Hash Table is a data structure that stores key-value pairs in an Array. A hash function is used to determine the array index for every key. An efficient hash function equally distributes the keys across the array.

Table of Contents

1. Representation of Hash Table

Here is an example of storing the Customer Name and Customer ID mapping in a hash table. We often forget the customer id, so we can lookup by the unique name. This helps to store and retrieve the Customer ID in a single lookup operation which is O(1).

Hash Function: Formula to determine the array index for the given key.
Key: An unique key indexed to store and retrieve the data.
Val: Value associated with the key. This can be a large object consisting of information about the key.
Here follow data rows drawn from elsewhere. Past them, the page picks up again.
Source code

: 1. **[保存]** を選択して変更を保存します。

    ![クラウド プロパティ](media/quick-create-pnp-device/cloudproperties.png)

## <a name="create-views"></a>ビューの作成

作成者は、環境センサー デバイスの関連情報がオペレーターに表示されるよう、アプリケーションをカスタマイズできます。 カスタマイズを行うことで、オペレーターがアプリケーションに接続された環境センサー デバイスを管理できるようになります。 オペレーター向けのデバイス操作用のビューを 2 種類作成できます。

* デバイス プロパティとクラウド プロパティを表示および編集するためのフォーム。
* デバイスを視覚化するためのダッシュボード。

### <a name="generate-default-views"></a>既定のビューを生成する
2. What is Hashing in Data Structure

Hashing is a technique to map certain data to a particular key. In a large database, the data can be quickly stored and retrieved using the unique key.

Hash function

A hash function is essential to identify the unique address for every key. The hash function is generally a formula that can produce a unique index for every key. So, we can store and retrieve the data from the location.

Collision

The hash function can still return the same index for multiple keys is called collisions. This can be addressed by the various collision resolution techniques described below.

3. Hashing Techniques

There are different types of hashing techniques available to handle collisions. This is also referred to as collision resolution techniques.

Separate Chaining
Open Addressing
- Linear Probing
- Quadratic Probing
- Double Hashing

3.1. Separate Chaining

An extended linked list is attached for every index when the collision occurs. The key can be identified by performing a linear search on the list. This method is suitable for dynamic and extensive application data.

Read Hash Table Implementation using Separate Chaining for more details.

3.2. Open Addressing

The data will still be stored in the same array by locating a different index when the collision occurs. This method is suitable for limited data and provides a better cache than the Separate Chaining method. The following are the different ways to identify the next index during the collision.
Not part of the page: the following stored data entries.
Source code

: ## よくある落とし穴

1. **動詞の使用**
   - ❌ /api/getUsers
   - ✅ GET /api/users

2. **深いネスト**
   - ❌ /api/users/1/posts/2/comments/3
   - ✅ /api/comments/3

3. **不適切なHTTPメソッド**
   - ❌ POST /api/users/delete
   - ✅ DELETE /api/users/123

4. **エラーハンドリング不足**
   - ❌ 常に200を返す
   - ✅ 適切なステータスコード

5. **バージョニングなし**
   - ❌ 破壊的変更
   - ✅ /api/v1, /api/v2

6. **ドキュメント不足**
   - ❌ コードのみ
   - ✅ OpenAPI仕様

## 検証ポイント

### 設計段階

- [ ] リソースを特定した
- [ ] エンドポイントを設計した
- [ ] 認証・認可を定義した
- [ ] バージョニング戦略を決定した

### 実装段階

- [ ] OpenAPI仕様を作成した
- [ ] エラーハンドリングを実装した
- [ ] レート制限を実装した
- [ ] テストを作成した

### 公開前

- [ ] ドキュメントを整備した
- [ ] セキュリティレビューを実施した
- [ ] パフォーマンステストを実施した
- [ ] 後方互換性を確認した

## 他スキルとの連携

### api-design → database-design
Linear Probing – Sequentially find the next free slot.
Quadratic Probing – Find the next free slot by factor x*x.
Double Hashing – Apply a second hashing method to find the free slot.
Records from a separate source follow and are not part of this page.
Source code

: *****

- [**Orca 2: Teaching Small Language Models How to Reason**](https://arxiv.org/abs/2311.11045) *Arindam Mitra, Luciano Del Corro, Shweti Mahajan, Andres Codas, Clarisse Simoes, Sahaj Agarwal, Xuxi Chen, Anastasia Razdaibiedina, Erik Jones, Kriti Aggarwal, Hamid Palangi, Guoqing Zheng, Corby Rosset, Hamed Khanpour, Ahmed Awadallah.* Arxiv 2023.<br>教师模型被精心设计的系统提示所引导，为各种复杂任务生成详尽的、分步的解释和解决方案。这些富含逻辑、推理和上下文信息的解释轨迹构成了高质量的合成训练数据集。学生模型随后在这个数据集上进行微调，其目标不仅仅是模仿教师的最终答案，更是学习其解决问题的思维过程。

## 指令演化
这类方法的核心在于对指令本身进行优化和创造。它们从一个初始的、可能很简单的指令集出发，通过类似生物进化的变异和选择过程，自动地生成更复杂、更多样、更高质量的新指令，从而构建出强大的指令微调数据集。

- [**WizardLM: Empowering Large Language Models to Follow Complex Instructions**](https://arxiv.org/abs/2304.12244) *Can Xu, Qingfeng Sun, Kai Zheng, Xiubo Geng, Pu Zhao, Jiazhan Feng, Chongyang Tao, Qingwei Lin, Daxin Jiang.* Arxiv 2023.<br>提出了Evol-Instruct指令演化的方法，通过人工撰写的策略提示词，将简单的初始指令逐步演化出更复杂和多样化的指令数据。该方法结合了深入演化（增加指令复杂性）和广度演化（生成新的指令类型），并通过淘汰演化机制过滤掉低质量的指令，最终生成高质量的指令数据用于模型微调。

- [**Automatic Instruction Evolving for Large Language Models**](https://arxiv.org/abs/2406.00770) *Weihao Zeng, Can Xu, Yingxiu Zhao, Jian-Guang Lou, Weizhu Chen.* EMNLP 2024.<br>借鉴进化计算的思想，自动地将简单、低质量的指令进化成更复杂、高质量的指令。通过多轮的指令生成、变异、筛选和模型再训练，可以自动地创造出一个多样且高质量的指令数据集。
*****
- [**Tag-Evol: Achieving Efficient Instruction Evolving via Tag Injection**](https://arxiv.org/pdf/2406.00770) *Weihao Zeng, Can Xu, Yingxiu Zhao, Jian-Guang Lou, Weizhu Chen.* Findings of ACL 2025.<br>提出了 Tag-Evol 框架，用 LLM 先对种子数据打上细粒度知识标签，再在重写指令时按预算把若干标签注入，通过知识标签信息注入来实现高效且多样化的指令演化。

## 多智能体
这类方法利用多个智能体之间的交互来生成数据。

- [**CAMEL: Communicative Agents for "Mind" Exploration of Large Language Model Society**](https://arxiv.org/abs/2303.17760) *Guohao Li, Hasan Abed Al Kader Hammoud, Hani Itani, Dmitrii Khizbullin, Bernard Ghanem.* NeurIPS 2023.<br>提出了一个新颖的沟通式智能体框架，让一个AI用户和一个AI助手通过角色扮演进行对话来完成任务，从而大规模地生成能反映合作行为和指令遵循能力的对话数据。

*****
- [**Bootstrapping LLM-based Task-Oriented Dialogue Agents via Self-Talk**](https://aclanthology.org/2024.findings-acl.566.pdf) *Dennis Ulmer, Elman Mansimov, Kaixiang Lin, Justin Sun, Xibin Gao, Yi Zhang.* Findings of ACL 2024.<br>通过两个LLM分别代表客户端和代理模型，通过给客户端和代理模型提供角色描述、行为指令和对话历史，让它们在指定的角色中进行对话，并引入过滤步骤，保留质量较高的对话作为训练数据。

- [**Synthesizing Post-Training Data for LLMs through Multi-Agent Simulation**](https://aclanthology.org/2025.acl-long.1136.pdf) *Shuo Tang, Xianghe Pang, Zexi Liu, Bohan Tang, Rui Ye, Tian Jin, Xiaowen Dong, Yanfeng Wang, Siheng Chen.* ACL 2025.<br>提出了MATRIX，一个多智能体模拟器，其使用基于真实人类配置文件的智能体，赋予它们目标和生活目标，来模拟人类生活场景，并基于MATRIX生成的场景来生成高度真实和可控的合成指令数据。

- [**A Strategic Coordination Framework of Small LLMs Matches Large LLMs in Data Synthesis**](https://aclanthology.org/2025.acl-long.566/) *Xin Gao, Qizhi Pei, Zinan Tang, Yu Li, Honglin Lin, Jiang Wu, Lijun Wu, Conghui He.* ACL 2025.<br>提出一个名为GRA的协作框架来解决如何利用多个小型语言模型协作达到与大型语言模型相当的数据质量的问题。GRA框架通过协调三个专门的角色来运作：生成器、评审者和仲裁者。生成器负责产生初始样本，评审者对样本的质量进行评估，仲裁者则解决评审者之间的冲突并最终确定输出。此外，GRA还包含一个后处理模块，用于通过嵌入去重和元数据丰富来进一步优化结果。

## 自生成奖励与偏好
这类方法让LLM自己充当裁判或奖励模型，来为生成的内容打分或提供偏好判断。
4. Hash Table Operations and Time Complexity

Operation	Short Description	Time Complexity	Space Complexity
Access	Lookup the element by key	O (1)	O (n)
Insert	Insert a new key-value pair	O (1)	O (n)
Delete	Delete the key-value pair	O (1)	O (n)
Rehashing	Increase the size when the table reaches near capacity	O (n)	O (n)

Operations and Time Complexity of Hash Table

5. Implementations of Hash Table

Prefer Hash Table Implementation using Separate Chaining to use with dynamic and extensive data.
Prefer Hash Table Implementation using Linear Probing to use with static and limited data.

6. Advantages and Disadvantages

Advantages

The hash table is efficient to store and retrieve the data and works in O(1) time. So, it works better than other data structures to search the data.

Disadvantages

Requires extra memory to store the keys.
Requires additional computing power for the hash function.
Not suitable for sorting operations.

7. Applications

Hash Table is generally required for indexing the data with keys. The following are the real-time applications.

Message Digest – MD5SUM, SHA256 for content verification
Password Verification – Stores hashed passwords in the server for validations.
Hash Data Structure in programming – C++ std::unordered_set, std::unordered_map
Set – Implementation of the set data structure
Compiler operation – Stores all the keywords in a set for differentiation.
Rabin-Karp Algorithm
Database systems – In multi-node database systems, hash tables are commonly used to distribute rows amongst nodes, reducing network traffic for hash joins
Implement caches – Cache data for faster access, collision can be handled easily by discarding the older cache item.
Object representation – Perl, Python, JavaScript, Lua, and Ruby, use hash tables to implement objects. In this representation, the keys are the names of the members/methods, and the values are pointers to the corresponding value.
Unique data representation – Avoid storing the repeated content for example having the multiple character strings with the same content.